Stored data.
--------------------------------
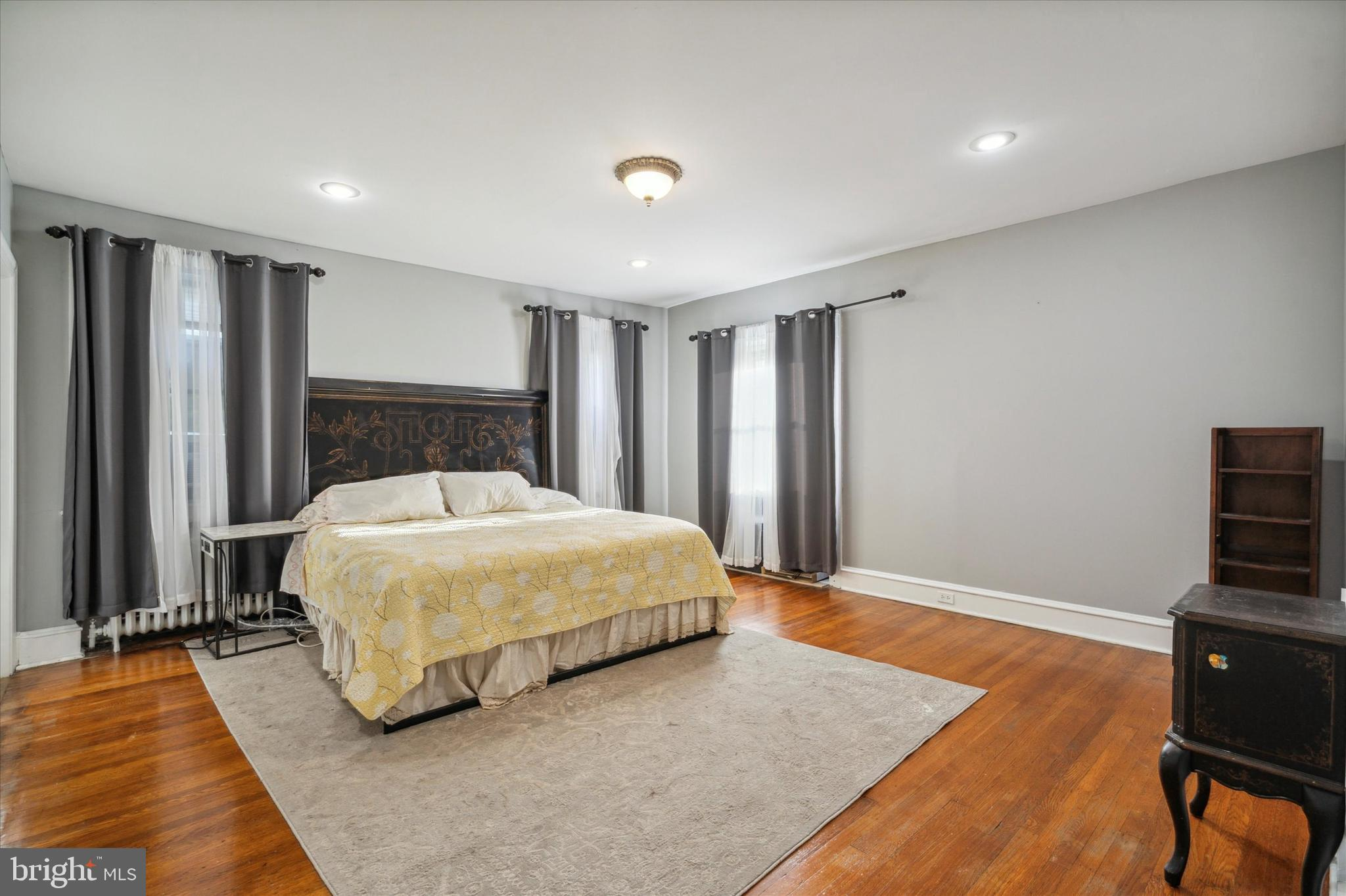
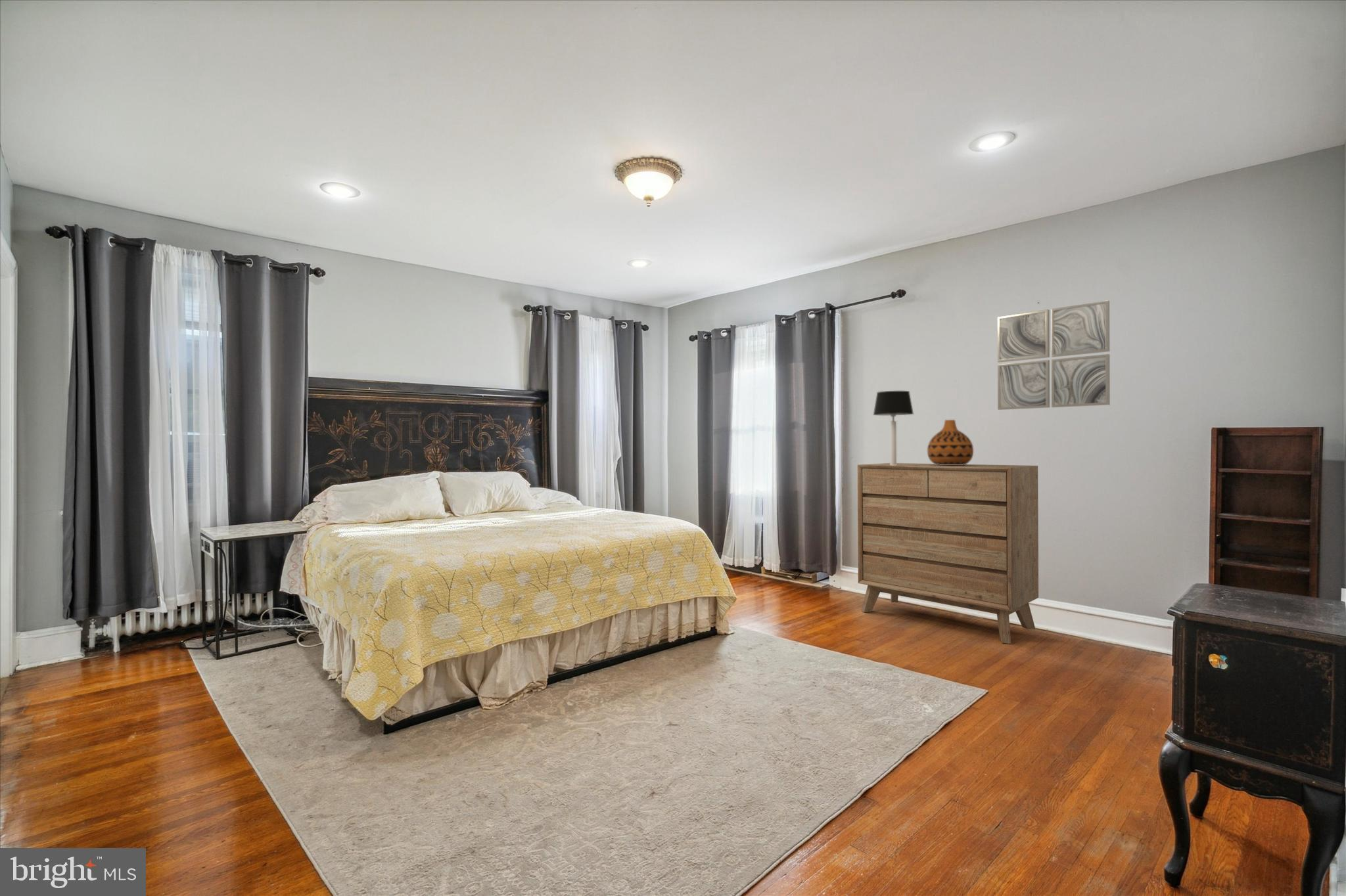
+ wall art [997,300,1111,411]
+ table lamp [872,390,914,465]
+ vase [927,419,974,465]
+ dresser [857,462,1039,644]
--------------------------------
Task item.
Word for word, repeat the material above and drop the pictures.

Response box.
+ wall art [997,300,1111,411]
+ table lamp [872,390,914,465]
+ vase [927,419,974,465]
+ dresser [857,462,1039,644]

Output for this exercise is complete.